Everyone in this thread needs to calm down a bit.
While I think the approach used by CHR_ZD is a bit improper, he does have some very valid points. OS 3.9, and presumably 4.0 can no longer be considered "user friendly" unless you are in fact willing to dedicate years of your life to learning the little eccentricities that make it special.
Every other modern OS, including Linux, now include most of the software you'll need, in an auto-install point and click fashion, right on the CD. AmigaOS is still just AmigaOS and if you want to actually do anything with it, you have to go through the same crap tribal ritual CHR_ZD did, trying to install 3 different programs just to get one damned thing to work.

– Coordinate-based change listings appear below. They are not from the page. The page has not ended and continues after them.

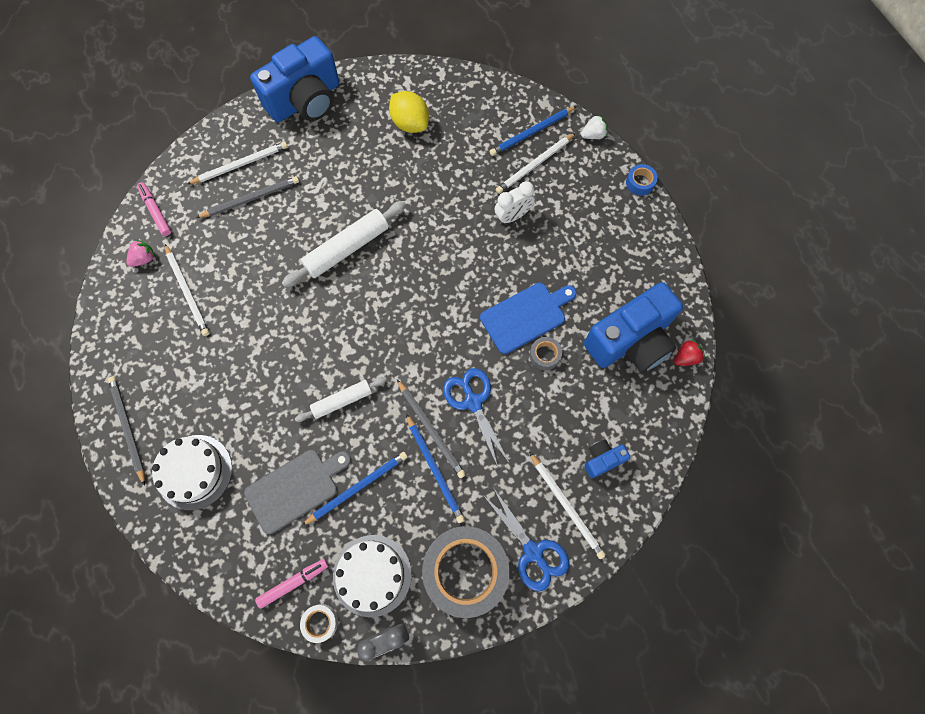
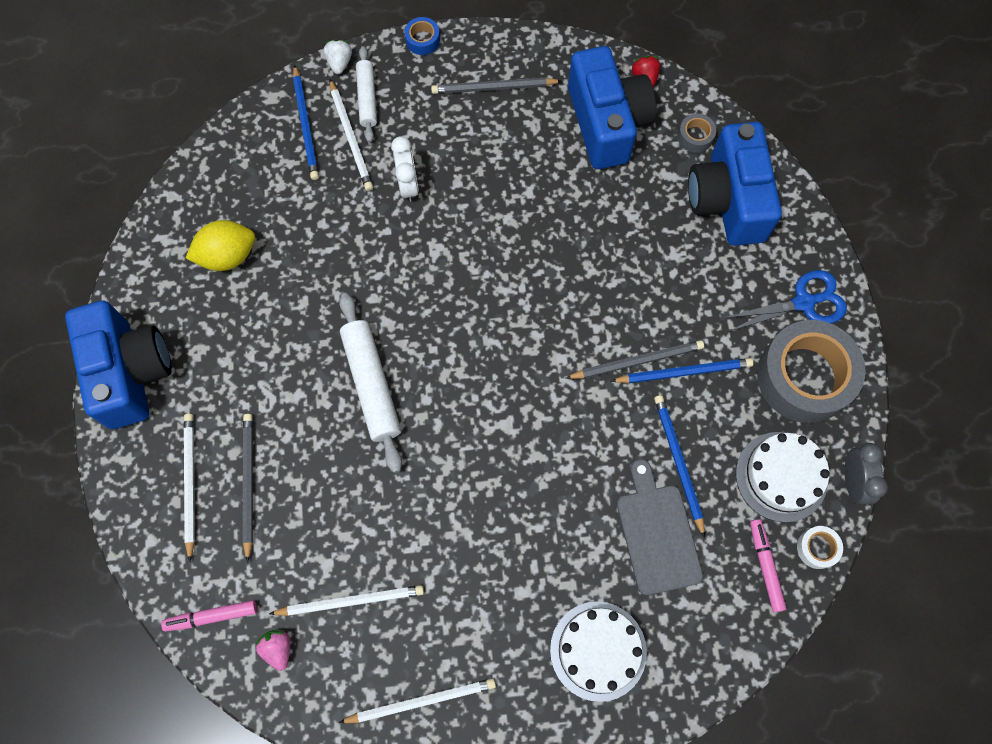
camera: 70 degrees left, 0 degrees up
(128, 428) = (513, 723): grey pencil -> grey pencil (493, 88)
(342, 400) = (568, 449): white rolling pin -> white rolling pin (367, 98)
(473, 402) = (620, 306): blue scissors -> none
(526, 316) = (538, 215): blue cutting board -> none
(545, 355) = (592, 213): grey tape -> grey tape (695, 136)
(566, 506) = (766, 253): white pencil -> white pencil (421, 701)
(602, 460) = (728, 200): blue camera -> blue camera, size x2.27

I know my words and opinion won't be popular with most of the purehards here, but the original poster does have his points. The fact that 4.x still requires stupid crap like MUI (or whatever it's competitor was) rather than having it built into the OS as a standard for all developers to code to is (IMHO) ... well, the term pathetic comes to mind.
I might have understood it if OS4 was a direct port that was available to the public in 2001, but NOT after 5 years of development. I'm not trying to slam anyone here, so don't get your panties in a wad, I'm just pointing out facts. Hell, BeOS, Mac OSX, or even Windows XP didn't take 5 years to write and it still had publicly available and good hardware around when it did.
Now... On the other hand, people like Amigadave have a point, in that AmigaOS isn't a modern OS. It requires you to actually sit and wade through the now-obfuscated process to get even basic s*it to work. If you're not open minded, learning AmigaOS is incredibly frustrating and a real pain in the ass. If you are open minded, it comes easily.
However, expecting an Operating system from 1985 (or even OS 3.9's 1998/99) to work as flawlessly and user friendly as Windows XP and MacOSX is quite unrealistic. If you want to learn it, cool. If not, cool. Your choice.